◆ **What is needed**
Look through the records below and give the number of lines holding the string "urothelial", nothing more.

[[ Record extracts open ]]

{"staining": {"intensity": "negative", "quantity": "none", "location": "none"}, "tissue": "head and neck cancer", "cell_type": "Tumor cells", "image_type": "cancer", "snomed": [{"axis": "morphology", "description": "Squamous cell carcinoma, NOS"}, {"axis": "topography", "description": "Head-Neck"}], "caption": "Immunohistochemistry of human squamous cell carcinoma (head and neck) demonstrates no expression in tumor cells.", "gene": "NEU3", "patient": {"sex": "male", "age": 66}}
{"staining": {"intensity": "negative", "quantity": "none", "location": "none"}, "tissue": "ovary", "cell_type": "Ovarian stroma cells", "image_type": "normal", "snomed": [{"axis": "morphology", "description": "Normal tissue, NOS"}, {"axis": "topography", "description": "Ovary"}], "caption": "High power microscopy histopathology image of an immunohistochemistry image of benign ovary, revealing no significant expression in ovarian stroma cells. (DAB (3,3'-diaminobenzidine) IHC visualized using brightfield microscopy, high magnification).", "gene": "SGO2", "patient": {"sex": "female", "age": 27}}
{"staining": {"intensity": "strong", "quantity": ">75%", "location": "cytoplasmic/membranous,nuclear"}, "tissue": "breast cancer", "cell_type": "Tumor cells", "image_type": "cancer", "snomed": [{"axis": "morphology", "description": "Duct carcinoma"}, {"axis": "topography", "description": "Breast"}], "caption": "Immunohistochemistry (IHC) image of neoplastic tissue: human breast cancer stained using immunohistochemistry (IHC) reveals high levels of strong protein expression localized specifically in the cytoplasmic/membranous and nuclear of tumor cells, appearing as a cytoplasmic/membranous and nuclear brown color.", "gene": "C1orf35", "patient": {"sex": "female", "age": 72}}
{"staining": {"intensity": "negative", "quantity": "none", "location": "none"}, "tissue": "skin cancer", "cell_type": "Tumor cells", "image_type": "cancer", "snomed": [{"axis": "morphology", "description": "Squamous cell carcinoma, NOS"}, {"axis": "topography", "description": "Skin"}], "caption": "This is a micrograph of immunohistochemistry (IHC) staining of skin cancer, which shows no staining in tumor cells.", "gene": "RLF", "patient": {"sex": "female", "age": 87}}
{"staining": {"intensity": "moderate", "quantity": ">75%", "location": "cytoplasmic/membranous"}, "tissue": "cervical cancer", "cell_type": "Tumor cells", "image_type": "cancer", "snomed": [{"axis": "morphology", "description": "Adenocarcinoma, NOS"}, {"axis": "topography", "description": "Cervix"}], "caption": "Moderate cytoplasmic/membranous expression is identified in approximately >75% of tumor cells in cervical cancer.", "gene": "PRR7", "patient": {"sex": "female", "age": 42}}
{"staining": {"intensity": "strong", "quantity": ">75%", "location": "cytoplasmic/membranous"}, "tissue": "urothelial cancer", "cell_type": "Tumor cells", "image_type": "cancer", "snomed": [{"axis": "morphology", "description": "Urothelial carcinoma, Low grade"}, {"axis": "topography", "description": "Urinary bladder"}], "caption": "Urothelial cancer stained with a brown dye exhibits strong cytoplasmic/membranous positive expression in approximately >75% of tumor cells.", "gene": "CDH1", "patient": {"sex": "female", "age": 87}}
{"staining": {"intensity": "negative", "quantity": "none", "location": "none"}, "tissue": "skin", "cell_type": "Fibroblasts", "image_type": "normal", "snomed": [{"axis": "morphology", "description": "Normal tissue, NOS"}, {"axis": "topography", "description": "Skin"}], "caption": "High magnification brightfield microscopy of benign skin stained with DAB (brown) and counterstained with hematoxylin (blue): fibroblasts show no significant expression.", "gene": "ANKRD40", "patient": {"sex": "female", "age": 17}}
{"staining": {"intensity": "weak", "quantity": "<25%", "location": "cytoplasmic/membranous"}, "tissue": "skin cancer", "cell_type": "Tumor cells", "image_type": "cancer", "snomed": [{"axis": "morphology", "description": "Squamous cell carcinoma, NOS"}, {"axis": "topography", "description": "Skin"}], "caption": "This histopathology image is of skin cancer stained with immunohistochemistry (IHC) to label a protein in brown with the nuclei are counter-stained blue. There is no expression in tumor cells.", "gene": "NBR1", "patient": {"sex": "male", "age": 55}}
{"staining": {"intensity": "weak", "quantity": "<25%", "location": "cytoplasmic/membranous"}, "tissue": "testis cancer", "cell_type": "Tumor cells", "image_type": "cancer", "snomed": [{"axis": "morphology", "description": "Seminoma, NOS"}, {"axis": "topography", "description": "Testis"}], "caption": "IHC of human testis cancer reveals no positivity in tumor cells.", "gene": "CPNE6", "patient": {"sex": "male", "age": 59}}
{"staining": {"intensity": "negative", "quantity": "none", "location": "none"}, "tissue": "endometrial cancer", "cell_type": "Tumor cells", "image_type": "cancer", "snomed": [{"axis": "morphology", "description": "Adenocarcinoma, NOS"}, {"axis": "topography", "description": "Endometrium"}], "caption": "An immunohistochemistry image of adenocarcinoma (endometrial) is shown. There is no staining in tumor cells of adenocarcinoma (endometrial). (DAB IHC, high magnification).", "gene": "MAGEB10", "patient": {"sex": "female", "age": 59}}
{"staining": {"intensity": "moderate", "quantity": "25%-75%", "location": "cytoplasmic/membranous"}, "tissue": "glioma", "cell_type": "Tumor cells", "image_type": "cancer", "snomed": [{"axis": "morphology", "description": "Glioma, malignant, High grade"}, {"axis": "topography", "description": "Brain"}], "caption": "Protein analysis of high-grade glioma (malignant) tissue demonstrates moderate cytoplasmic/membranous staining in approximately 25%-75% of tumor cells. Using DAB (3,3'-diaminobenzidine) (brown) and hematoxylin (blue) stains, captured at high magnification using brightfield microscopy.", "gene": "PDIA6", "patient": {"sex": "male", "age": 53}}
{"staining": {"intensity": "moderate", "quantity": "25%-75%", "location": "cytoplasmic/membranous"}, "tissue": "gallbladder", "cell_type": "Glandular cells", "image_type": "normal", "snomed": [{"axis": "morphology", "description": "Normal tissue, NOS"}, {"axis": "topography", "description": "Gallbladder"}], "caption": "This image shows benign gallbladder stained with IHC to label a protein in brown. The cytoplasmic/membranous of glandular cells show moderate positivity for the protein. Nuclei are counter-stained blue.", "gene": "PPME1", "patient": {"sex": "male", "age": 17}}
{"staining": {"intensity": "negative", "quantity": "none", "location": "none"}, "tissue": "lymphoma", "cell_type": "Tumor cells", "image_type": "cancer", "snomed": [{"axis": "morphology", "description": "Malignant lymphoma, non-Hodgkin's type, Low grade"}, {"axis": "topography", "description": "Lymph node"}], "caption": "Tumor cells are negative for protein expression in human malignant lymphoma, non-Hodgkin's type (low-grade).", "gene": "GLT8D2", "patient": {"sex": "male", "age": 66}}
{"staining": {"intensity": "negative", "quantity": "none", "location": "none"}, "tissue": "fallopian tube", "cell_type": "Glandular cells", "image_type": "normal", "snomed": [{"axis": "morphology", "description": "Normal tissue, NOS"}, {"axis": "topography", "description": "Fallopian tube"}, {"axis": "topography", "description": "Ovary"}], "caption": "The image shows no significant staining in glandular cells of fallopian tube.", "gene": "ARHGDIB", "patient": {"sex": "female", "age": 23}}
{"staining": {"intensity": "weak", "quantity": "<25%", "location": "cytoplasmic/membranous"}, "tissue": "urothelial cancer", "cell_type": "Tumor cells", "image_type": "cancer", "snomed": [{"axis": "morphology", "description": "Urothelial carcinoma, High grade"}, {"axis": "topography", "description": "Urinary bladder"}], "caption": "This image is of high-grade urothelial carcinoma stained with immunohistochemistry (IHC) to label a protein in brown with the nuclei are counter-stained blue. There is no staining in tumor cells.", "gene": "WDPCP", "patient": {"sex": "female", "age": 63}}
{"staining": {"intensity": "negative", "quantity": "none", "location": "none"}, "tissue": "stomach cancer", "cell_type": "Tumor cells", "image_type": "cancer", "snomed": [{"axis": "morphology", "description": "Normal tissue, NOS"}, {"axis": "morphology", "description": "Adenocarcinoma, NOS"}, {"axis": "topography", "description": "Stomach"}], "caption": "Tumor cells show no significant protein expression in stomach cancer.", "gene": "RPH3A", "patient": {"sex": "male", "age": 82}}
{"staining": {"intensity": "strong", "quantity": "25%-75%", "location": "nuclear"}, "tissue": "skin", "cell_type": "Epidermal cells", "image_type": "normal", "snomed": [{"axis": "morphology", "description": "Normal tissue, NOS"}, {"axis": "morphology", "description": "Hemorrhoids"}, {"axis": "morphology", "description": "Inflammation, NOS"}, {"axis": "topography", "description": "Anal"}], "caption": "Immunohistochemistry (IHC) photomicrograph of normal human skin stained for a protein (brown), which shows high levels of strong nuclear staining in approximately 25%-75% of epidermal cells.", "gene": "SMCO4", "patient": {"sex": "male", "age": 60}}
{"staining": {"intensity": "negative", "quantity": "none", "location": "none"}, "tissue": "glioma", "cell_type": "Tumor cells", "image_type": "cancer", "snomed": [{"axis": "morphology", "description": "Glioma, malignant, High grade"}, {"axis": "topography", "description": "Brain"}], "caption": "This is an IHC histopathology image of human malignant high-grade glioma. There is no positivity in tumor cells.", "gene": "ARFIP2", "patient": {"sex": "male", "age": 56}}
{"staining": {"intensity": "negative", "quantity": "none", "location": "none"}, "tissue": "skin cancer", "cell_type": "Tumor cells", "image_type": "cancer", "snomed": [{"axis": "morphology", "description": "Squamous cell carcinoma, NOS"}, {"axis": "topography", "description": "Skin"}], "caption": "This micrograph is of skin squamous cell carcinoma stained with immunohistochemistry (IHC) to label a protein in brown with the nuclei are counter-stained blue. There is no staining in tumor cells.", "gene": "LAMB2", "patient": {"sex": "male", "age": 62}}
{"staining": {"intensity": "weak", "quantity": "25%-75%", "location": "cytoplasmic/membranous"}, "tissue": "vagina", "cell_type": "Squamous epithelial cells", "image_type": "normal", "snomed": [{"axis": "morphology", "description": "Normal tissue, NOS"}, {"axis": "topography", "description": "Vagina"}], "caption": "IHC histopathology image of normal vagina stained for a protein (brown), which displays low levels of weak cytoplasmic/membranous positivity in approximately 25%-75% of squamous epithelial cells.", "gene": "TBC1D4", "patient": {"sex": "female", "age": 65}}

[[ Record extracts closed ]]

◆ **Task response**
2